You know you shouldn't be gambling when...
We all go through patches as gamblers, it's part of the inevitable evolution. No one wakes up one morning, makes the decision to become a professional bettor, and achieves instant success. Like any skilled vocation, picking winners often enough to call it a career takes time and comes with plenty of life lessons on the journey. However, I'm not here to tell you what it's going to take for you to quit a job, move to Vegas, and fire large sums on football games since that would make me a real career counselor. Instead, here are 10 signs choosing gambling as a full time career pursuit would be a bigger disaster than taking over as head coach of the Kentucky football program.
You know you shouldn't be gambling when...
10) Your bookie calls you with lines each weekend from his hand selected menu of games offering "discounts" only if you bet every national tv game. Sure, some people call them value plays when you beat him for a free half point but he just calls you a sucker for taking his bait.
9) Your goal is to bet the better team every time you're wagering. Easy enough right? There's no reason to let an impost like -35 in a conference game get in the way of you declaring it a sure thing because laying 5 TD's always guarantees you're betting the elite side.
8) To kill 2 birds with 1 stone you're consistently betting on the fantasy players you think will have good weeks. It never enters your handicapping equation that a team's defense and special teams rank dead last so their QB throwing for 400 yards only means you lose by 10 instead of 17.
7) The weekend betting card is loaded with moneyline favorites. Plain and simple, you ascribe to the theory that juice is only paid when you lose so risk management holds no bearing for you.
6) Making a bet before consulting Bill Simmons handicapping podcast is out of the question. If the former players and talking heads can't pick winners for you to coat tail, how the hell can you go it solo?
5) College football Saturdays start and stop with betting every team in the top 10 of the BCS. The bottom line is these teams must win and somehow winning a game outright is synonymous with covering in your head.
4) Parlays are the answer to turning a small beginner's bankroll into an endless supply of cash. Never has the idea crossed your mind that sportsbooks offer these exotic wagers because they're a losing proposition for the player.
3) You've tried using numerology to help steer you to bet numbers however your growing familiarity with Miss Cleo's website hasn't correlated to your winning percentage.
2) Breaking even is your definition of a good week.
1) Your wife or girlfriend roots against you each week hoping that 12 consecutive losing seasons makes you realize it's time to officially retire from betting games.
What to expect in the SEC...
Ole Miss (-3) vs Vanderbilt
This is a big game for Ole Miss and their hopes of gaining bowl eligibility. Vanderbilt is much improved but their last 2 wins over UMASS and Kentucky by an 89-7 combined score are a product of the competition, not a high powered offense.
Alabama (-13.5) vs Texas A&M
Will the 3rd tme be a charm for Johnny Football against an elite defense?
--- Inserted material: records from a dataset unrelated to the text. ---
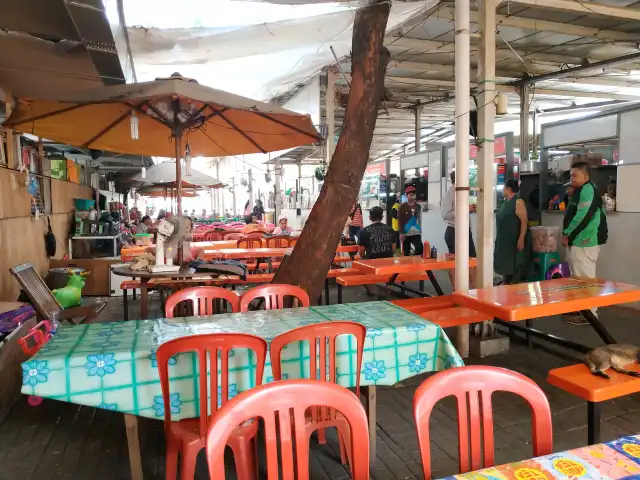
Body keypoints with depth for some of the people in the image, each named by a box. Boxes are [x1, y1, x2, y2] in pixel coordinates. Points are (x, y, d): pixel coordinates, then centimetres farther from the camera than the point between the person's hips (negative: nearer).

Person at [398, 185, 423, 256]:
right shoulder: (402, 207, -3)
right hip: (406, 234, -3)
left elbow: (420, 220, 16)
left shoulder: (418, 206, 10)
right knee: (406, 253, 4)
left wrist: (420, 232, 14)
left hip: (416, 233, 3)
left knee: (420, 249, -12)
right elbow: (400, 221, -6)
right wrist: (401, 233, -12)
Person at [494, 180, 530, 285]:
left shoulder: (518, 202, -11)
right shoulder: (505, 202, 14)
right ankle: (506, 285, 22)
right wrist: (499, 239, 19)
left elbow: (524, 221, -17)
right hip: (504, 240, 9)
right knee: (506, 264, 13)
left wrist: (521, 239, -23)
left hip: (515, 241, -8)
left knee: (515, 265, -4)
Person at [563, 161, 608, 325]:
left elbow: (582, 217, -22)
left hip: (584, 243, -11)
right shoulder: (580, 191, 18)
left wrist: (567, 234, -13)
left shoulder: (588, 190, -15)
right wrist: (569, 235, 10)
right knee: (578, 278, 16)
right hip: (578, 241, 11)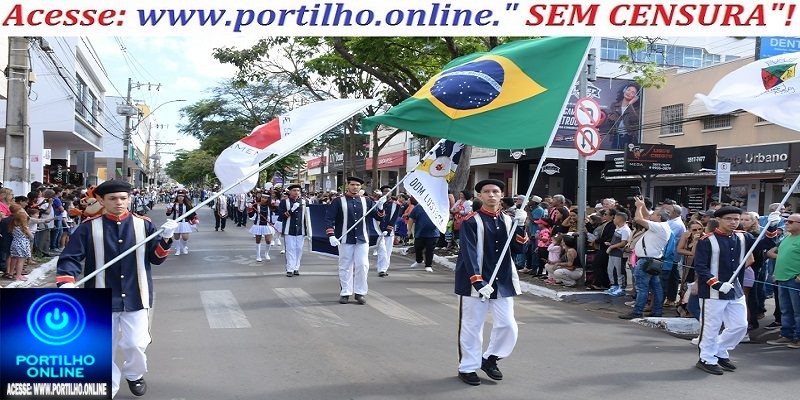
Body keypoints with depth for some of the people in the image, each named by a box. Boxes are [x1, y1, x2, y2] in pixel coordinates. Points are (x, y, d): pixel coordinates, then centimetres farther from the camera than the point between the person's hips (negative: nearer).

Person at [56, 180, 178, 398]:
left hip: (134, 297, 0)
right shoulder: (89, 227, -4)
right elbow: (70, 257, -7)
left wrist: (166, 238, -16)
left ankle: (134, 374, 34)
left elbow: (156, 258, 3)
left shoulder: (143, 225, 0)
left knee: (136, 344, 1)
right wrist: (66, 284, -24)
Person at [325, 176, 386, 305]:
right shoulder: (338, 202, -1)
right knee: (345, 267, 4)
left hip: (362, 239, 2)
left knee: (362, 265, -2)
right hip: (345, 240, -2)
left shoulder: (366, 201, 8)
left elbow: (378, 217, 9)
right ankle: (345, 293, 14)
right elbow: (329, 218, -5)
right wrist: (331, 235, -16)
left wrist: (380, 207, -10)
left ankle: (360, 293, 9)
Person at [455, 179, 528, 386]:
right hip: (476, 283, -5)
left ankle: (490, 359, 28)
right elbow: (469, 254, -16)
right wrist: (478, 283, -25)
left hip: (503, 282, 5)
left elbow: (517, 249, 4)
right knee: (472, 326, 5)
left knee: (508, 326, 6)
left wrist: (520, 226, -11)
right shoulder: (471, 222, -9)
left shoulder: (507, 220, 9)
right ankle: (467, 368, 21)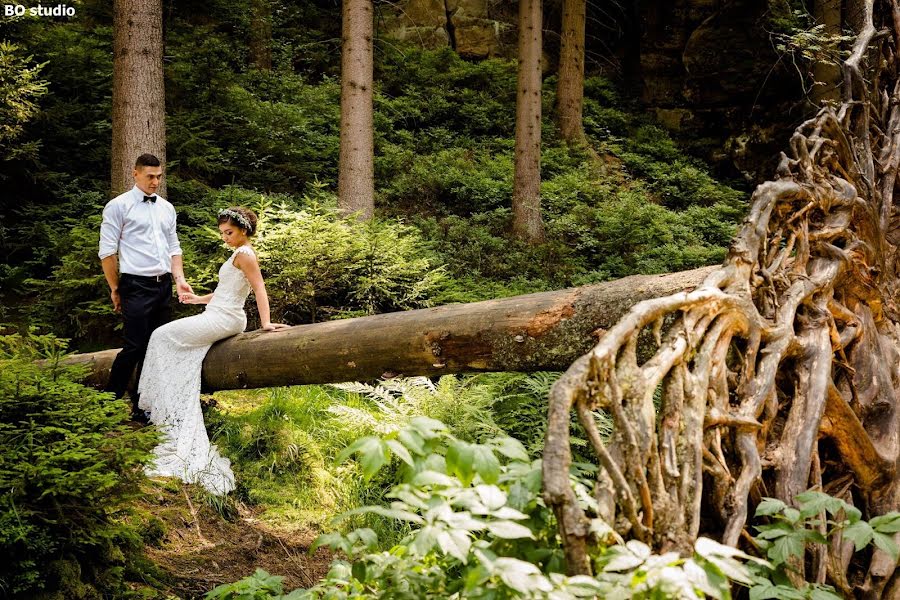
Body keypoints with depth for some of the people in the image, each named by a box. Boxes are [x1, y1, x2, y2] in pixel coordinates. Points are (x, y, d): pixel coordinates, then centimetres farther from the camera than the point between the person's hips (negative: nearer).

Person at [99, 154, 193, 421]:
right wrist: (115, 289, -4)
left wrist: (179, 279, 3)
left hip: (164, 286, 6)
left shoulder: (167, 208, 14)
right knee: (135, 347, -10)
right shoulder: (119, 206, -4)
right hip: (137, 286, -6)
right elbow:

The obvious letdown factor for Alabama is already built into this surprisingly deflated opening line
Georgia (-15) at Auburn
The Gene Chizik dismissal countdown is in full effect. Expect the Dogs to put another nail in War Eagle's coffin.
Tennessee (-3.5) vs Missouri
Missouri has struggled to score consistently but there's not a team in the country having trouble with that against these beleaguered Vols
South Carolina (-14) vs Arkansas
Can I really endorse a play on the Hogs? Gut level instinct says this price is too steep for a retooled Gamecock's offense.
LSU (-14) vs Mississippi St
How in the hell does LSU show up for this game after being gutted by Alabama? It's Bulldogs or pass for those looking to invest in this one.
Florida (-26) vs UL Lafayette
Will the Gators be motivated at all for this game? If they want to be there, it's a Ragin Cajun whitewash.